Another material flow that can be obtained from the insect biorefinery is proteins. The proteins from insect larvae contain, amongst other things, all essential amino acids and are suitable for a wide variety of applications. “Insect proteins have huge potential to be used as animal feed,” says Katz. “However, we have to comply with very strict EU regulations, which is one of my daily battles.” The researchers can only use insects that have been fed on residues from plant substrates and foods such as dairy products and eggs. Feeding the insects with spoiled meat and fish, food waste in general, slaughterhouse waste or manure is prohibited, although this would be an extremely good way of recycling waste. Despite compliance with existing legal requirements, insect protein is currently only approved as animal feed for pets and aquaculture. It has not yet been approved for pigs and poultry. “We would be able to meet sustainability requirements if we were simply allowed to recycle more waste. It would also be extremely economical. We have to drive this forward,” says Katz who is currently planning a large insect factory with a capacity of around 80 billion larvae.
"Insect protein is a very sustainable source of protein because it can be produced locally and requires relatively low amounts of water and pesticides, amongst other things," says Katz. “However, the protein is not of vegetarian origin. But if we look further into the future, insects definitely have huge potential as a food source for humans. Insect burgers and energy bars are already available today. It is grotesque, however, that the rules for the food sector are much less strict than for animal feed. Nowadays, it is relatively easy to quickly implement a food item that falls under the “new food” category. But generally speaking, insects will certainly be accepted faster as a human food in non-European cultures.”
“The natural insect macromolecules are not just suitable as food,” Zibek says. “Insect protein can be processed into stable foils via cleavage and cross-linking, making it an alternative to traditional plastics and plastics made of materials such as whey or casein, which can also be used for producing food.”
And a third insect material flow could open up a multitude of new possibilities for technical applications: insect fats. “Insect fat has an interesting composition and is a sustainable domestic source that can replace tropical oils,” says the biotechnologist. The “Allianz Biotenside” (biosurfactant alliance funded through the BMBF, funding code 031B0469A-Q), involving renowned German companies and research institutions, is investigating the potential of insect fat. The fatty acid composition of the end product can be controlled by feeding the insect larvae different substrates. “The results are very promising. Using microorganisms, we have been able to produce insect fat that can be used for making a wide variety of biosurfactants for cosmetics and detergents,” says Zibek. “This is already working quite well.
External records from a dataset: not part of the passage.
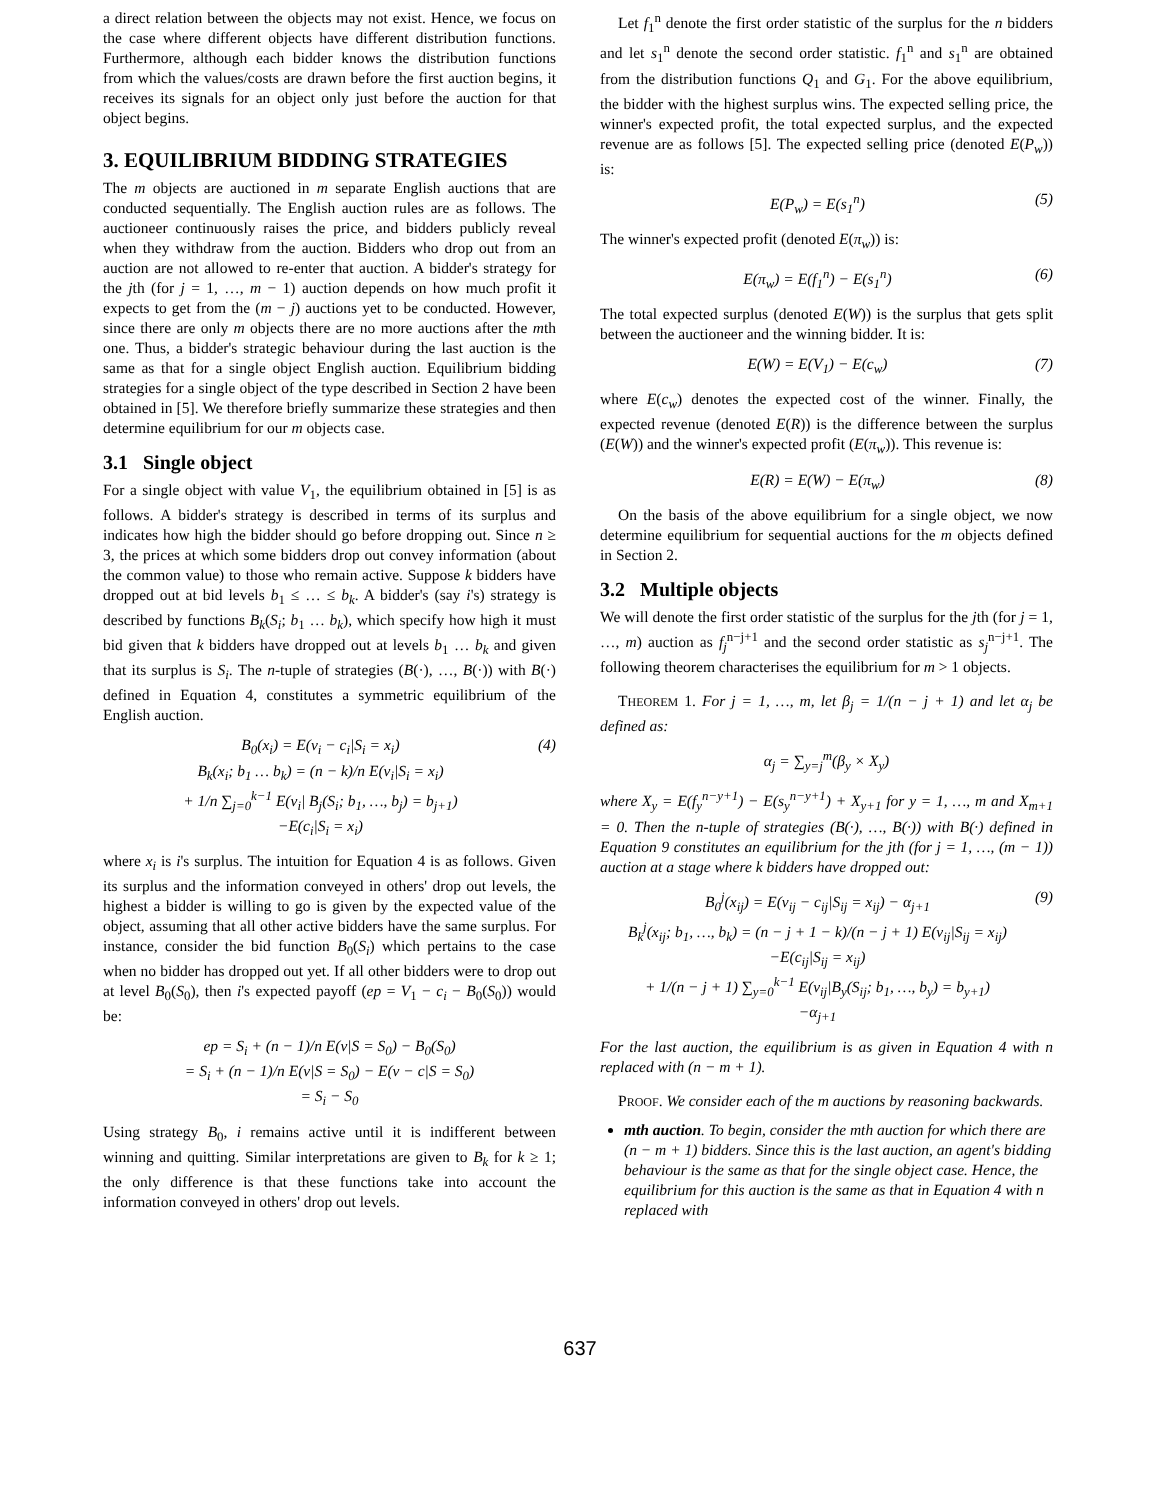a direct relation between the objects may not exist. Hence, we focus on the case where different objects have different distribution functions. Furthermore, although each bidder knows the distribution functions from which the values/costs are drawn before the first auction begins, it receives its signals for an object only just before the auction for that object begins.
3. EQUILIBRIUM BIDDING STRATEGIES
The m objects are auctioned in m separate English auctions that are conducted sequentially. The English auction rules are as follows. The auctioneer continuously raises the price, and bidders publicly reveal when they withdraw from the auction. Bidders who drop out from an auction are not allowed to re-enter that auction. A bidder's strategy for the jth (for j = 1, …, m − 1) auction depends on how much profit it expects to get from the (m − j) auctions yet to be conducted. However, since there are only m objects there are no more auctions after the mth one. Thus, a bidder's strategic behaviour during the last auction is the same as that for a single object English auction. Equilibrium bidding strategies for a single object of the type described in Section 2 have been obtained in [5]. We therefore briefly summarize these strategies and then determine equilibrium for our m objects case.
3.1 Single object
For a single object with value V<sub>1</sub>, the equilibrium obtained in [5] is as follows. A bidder's strategy is described in terms of its surplus and indicates how high the bidder should go before dropping out. Since n ≥ 3, the prices at which some bidders drop out convey information (about the common value) to those who remain active. Suppose k bidders have dropped out at bid levels b<sub>1</sub> ≤ … ≤ b<sub>k</sub>. A bidder's (say i's) strategy is described by functions B<sub>k</sub>(S<sub>i</sub>; b<sub>1</sub> … b<sub>k</sub>), which specify how high it must bid given that k bidders have dropped out at levels b<sub>1</sub> … b<sub>k</sub> and given that its surplus is S<sub>i</sub>. The n-tuple of strategies (B(·), …, B(·)) with B(·) defined in Equation 4, constitutes a symmetric equilibrium of the English auction.
B<sub>0</sub>(x<sub>i</sub>) = E(v<sub>i</sub> − c<sub>i</sub>|S<sub>i</sub> = x<sub>i</sub>)
B<sub>k</sub>(x<sub>i</sub>; b<sub>1</sub> … b<sub>k</sub>) = (n − k)/n E(v<sub>i</sub>|S<sub>i</sub> = x<sub>i</sub>)
+ 1/n ∑<sub>j=0</sub><sup>k−1</sup> E(v<sub>i</sub>| B<sub>j</sub>(S<sub>i</sub>; b<sub>1</sub>, …, b<sub>j</sub>) = b<sub>j+1</sub>)
−E(c<sub>i</sub>|S<sub>i</sub> = x<sub>i</sub>) (4)
where x<sub>i</sub> is i's surplus. The intuition for Equation 4 is as follows. Given its surplus and the information conveyed in others' drop out levels, the highest a bidder is willing to go is given by the expected value of the object, assuming that all other active bidders have the same surplus. For instance, consider the bid function B<sub>0</sub>(S<sub>i</sub>) which pertains to the case when no bidder has dropped out yet. If all other bidders were to drop out at level B<sub>0</sub>(S<sub>0</sub>), then i's expected payoff (ep = V<sub>1</sub> − c<sub>i</sub> − B<sub>0</sub>(S<sub>0</sub>)) would be:
ep = S<sub>i</sub> + (n − 1)/n E(v|S = S<sub>0</sub>) − B<sub>0</sub>(S<sub>0</sub>)
= S<sub>i</sub> + (n − 1)/n E(v|S = S<sub>0</sub>) − E(v − c|S = S<sub>0</sub>)
= S<sub>i</sub> − S<sub>0</sub>
Using strategy B<sub>0</sub>, i remains active until it is indifferent between winning and quitting. Similar interpretations are given to B<sub>k</sub> for k ≥ 1; the only difference is that these functions take into account the information conveyed in others' drop out levels.
Let f<sub>1</sub><sup>n</sup> denote the first order statistic of the surplus for the n bidders and let s<sub>1</sub><sup>n</sup> denote the second order statistic. f<sub>1</sub><sup>n</sup> and s<sub>1</sub><sup>n</sup> are obtained from the distribution functions Q<sub>1</sub> and G<sub>1</sub>. For the above equilibrium, the bidder with the highest surplus wins. The expected selling price, the winner's expected profit, the total expected surplus, and the expected revenue are as follows [5]. The expected selling price (denoted E(P<sub>w</sub>)) is:
E(P<sub>w</sub>) = E(s<sub>1</sub><sup>n</sup>) (5)
The winner's expected profit (denoted E(π<sub>w</sub>)) is:
E(π<sub>w</sub>) = E(f<sub>1</sub><sup>n</sup>) − E(s<sub>1</sub><sup>n</sup>) (6)
The total expected surplus (denoted E(W)) is the surplus that gets split between the auctioneer and the winning bidder. It is:
E(W) = E(V<sub>1</sub>) − E(c<sub>w</sub>) (7)
where E(c<sub>w</sub>) denotes the expected cost of the winner. Finally, the expected revenue (denoted E(R)) is the difference between the surplus (E(W)) and the winner's expected profit (E(π<sub>w</sub>)). This revenue is:
E(R) = E(W) − E(π<sub>w</sub>) (8)
On the basis of the above equilibrium for a single object, we now determine equilibrium for sequential auctions for the m objects defined in Section 2.
3.2 Multiple objects
We will denote the first order statistic of the surplus for the jth (for j = 1, …, m) auction as f<sub>j</sub><sup>n−j+1</sup> and the second order statistic as s<sub>j</sub><sup>n−j+1</sup>. The following theorem characterises the equilibrium for m > 1 objects.
THEOREM 1. For j = 1, …, m, let β<sub>j</sub> = 1/(n − j + 1) and let α<sub>j</sub> be defined as:
α<sub>j</sub> = ∑<sub>y=j</sub><sup>m</sup>(β<sub>y</sub> × X<sub>y</sub>)
where X<sub>y</sub> = E(f<sub>y</sub><sup>n−y+1</sup>) − E(s<sub>y</sub><sup>n−y+1</sup>) + X<sub>y+1</sub> for y = 1, …, m and X<sub>m+1</sub> = 0. Then the n-tuple of strategies (B(·), …, B(·)) with B(·) defined in Equation 9 constitutes an equilibrium for the jth (for j = 1, …, (m − 1)) auction at a stage where k bidders have dropped out:
B<sub>0</sub><sup>j</sup>(x<sub>ij</sub>) = E(v<sub>ij</sub> − c<sub>ij</sub>|S<sub>ij</sub> = x<sub>ij</sub>) − α<sub>j+1</sub>
B<sub>k</sub><sup>j</sup>(x<sub>ij</sub>; b<sub>1</sub>, …, b<sub>k</sub>) = (n − j + 1 − k)/(n − j + 1) E(v<sub>ij</sub>|S<sub>ij</sub> = x<sub>ij</sub>)
−E(c<sub>ij</sub>|S<sub>ij</sub> = x<sub>ij</sub>)
+ 1/(n − j + 1) ∑<sub>y=0</sub><sup>k−1</sup> E(v<sub>ij</sub>|B<sub>y</sub>(S<sub>ij</sub>; b<sub>1</sub>, …, b<sub>y</sub>) = b<sub>y+1</sub>)
−α<sub>j+1</sub> (9)
For the last auction, the equilibrium is as given in Equation 4 with n replaced with (n − m + 1).
PROOF. We consider each of the m auctions by reasoning backwards.
mth auction. To begin, consider the mth auction for which there are (n − m + 1) bidders. Since this is the last auction, an agent's bidding behaviour is the same as that for the single object case. Hence, the equilibrium for this auction is the same as that in Equation 4 with n replaced with
637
We are now in the process of optimising the fermentation process.”
Finally, it would also be possible to use insect skins and other residues as fertilisers. "But it would be a pity to use them just as fertiliser,” says the scientist, going on to add: “In fact, we can actually add value to chitin. One thing we could do is simply remove and collect the skins and spread the remaining insect manure on the fields as a fertiliser. We could even use insect manure in biogas plants. Then our insect biorefinery would generate a fourth material flow.”